Hi Jun,

Thanks for reporting.
I am very interesting in this issue. But, first of all, I want to make 
this issue clear, so that I might be able to provide some comments.


On 2017/11/1 9:16, piaojun wrote:
> wait for dlm recovery done when migrating all lockres in case of new
> lockres to be left after leaving dlm domain.

What do you mean by 'a new lock resource to be left after leaving 
domain'? It means we leak a dlm lock resource if below situation happens.

> 
>        NodeA                       NodeB                NodeC
> 
> umount and migrate
> all lockres
> 
>                                   node down
> 
> do recovery for NodeB
> and collect a new lockres
> form other live nodes

You mean a lock resource whose owner was NodeB is just migrated from 
other cluster member nodes?

> 
> leave domain but the
> new lockres remains
> 
>                                                    mount and join domain
> 
>                                                    request for the owner
>                                                    of the new lockres, but
>                                                    all the other nodes said
>                                                    'NO', so NodeC decide to
>                                                    the owner, and send do
>                                                    assert msg to other nodes.
> 
>                                                    other nodes receive the msg
>                                                    and found two masters 
> exist.
>                                                    at last cause BUG in
>                                                    dlm_assert_master_handler()
>                                                    -->BUG();

If this issue truly exists, can we take some efforts in 
dlm_exit_domain_handler?

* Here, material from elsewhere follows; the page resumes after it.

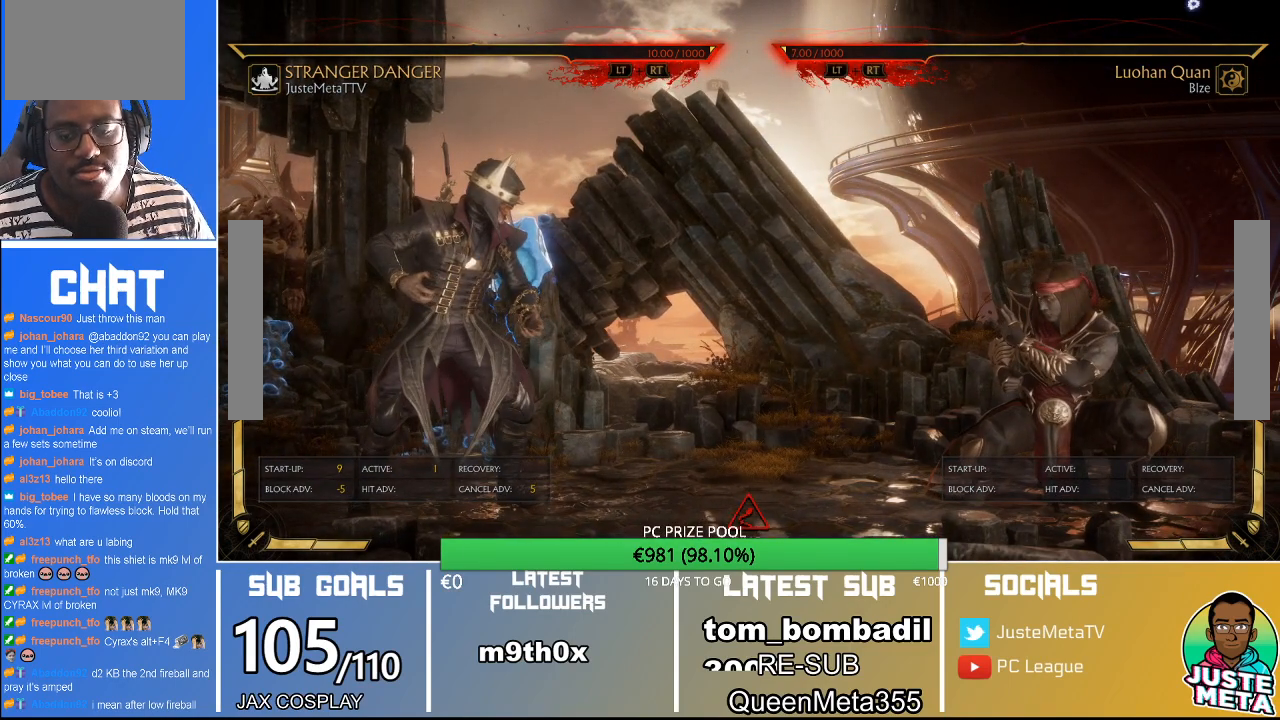
{"dt_ms": 500, "buttons": ["R2"], "left_stick": "center", "events": [[100, "left_stick", "center"], [133, "R2", "down"]]}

Or perhaps we should kick dlm's work queue 
before migrating all lock resources.

> 
> Fixes: bc9838c4d44a ("dlm: allow dlm do recovery during shutdown")
> 
> Signed-off-by: Jun Piao <piao...@huawei.com>
> Reviewed-by: Alex Chen <alex.c...@huawei.com>
> Reviewed-by: Yiwen Jiang <jiangyi...@huawei.com>
> ---
>   fs/ocfs2/dlm/dlmcommon.h   |  1 +
>   fs/ocfs2/dlm/dlmdomain.c   | 14 ++++++++++++++
>   fs/ocfs2/dlm/dlmrecovery.c | 12 +++++++++---
>   3 files changed, 24 insertions(+), 3 deletions(-)
> 
> diff --git a/fs/ocfs2/dlm/dlmcommon.h b/fs/ocfs2/dlm/dlmcommon.h
> index e9f3705..999ab7d 100644
> --- a/fs/ocfs2/dlm/dlmcommon.h
> +++ b/fs/ocfs2/dlm/dlmcommon.h
> @@ -140,6 +140,7 @@ struct dlm_ctxt
>       u8 node_num;
>       u32 key;
>       u8  joining_node;
> +     u8 migrate_done; /* set to 1 means node has migrated all lockres */
>       wait_queue_head_t dlm_join_events;
>       unsigned long live_nodes_map[BITS_TO_LONGS(O2NM_MAX_NODES)];
>       unsigned long domain_map[BITS_TO_LONGS(O2NM_MAX_NODES)];
> diff --git a/fs/ocfs2/dlm/dlmdomain.c b/fs/ocfs2/dlm/dlmdomain.c
> index e1fea14..98a8f56 100644
> --- a/fs/ocfs2/dlm/dlmdomain.c
> +++ b/fs/ocfs2/dlm/dlmdomain.c
> @@ -461,6 +461,18 @@ static int dlm_migrate_all_locks(struct dlm_ctxt *dlm)
>               cond_resched_lock(&dlm->spinlock);
>               num += n;
>       }
> +
> +     if (!num) {
> +             if (dlm->reco.state & DLM_RECO_STATE_ACTIVE) {
> +                     mlog(0, "%s: perhaps there are more lock resources need 
> to "
> +                                     "be migrated after dlm recovery\n", 
> dlm->name);

If dlm is mark with DLM_RECO_STATE_ACTIVE, then a lock resource must 
already be marked with DLM_LOCK_RES_RECOVERING which can't be migrated. 
So code will goto redo_bucket in function dlm_migrate_all_locks.
So I don't understand why a judgement is added here?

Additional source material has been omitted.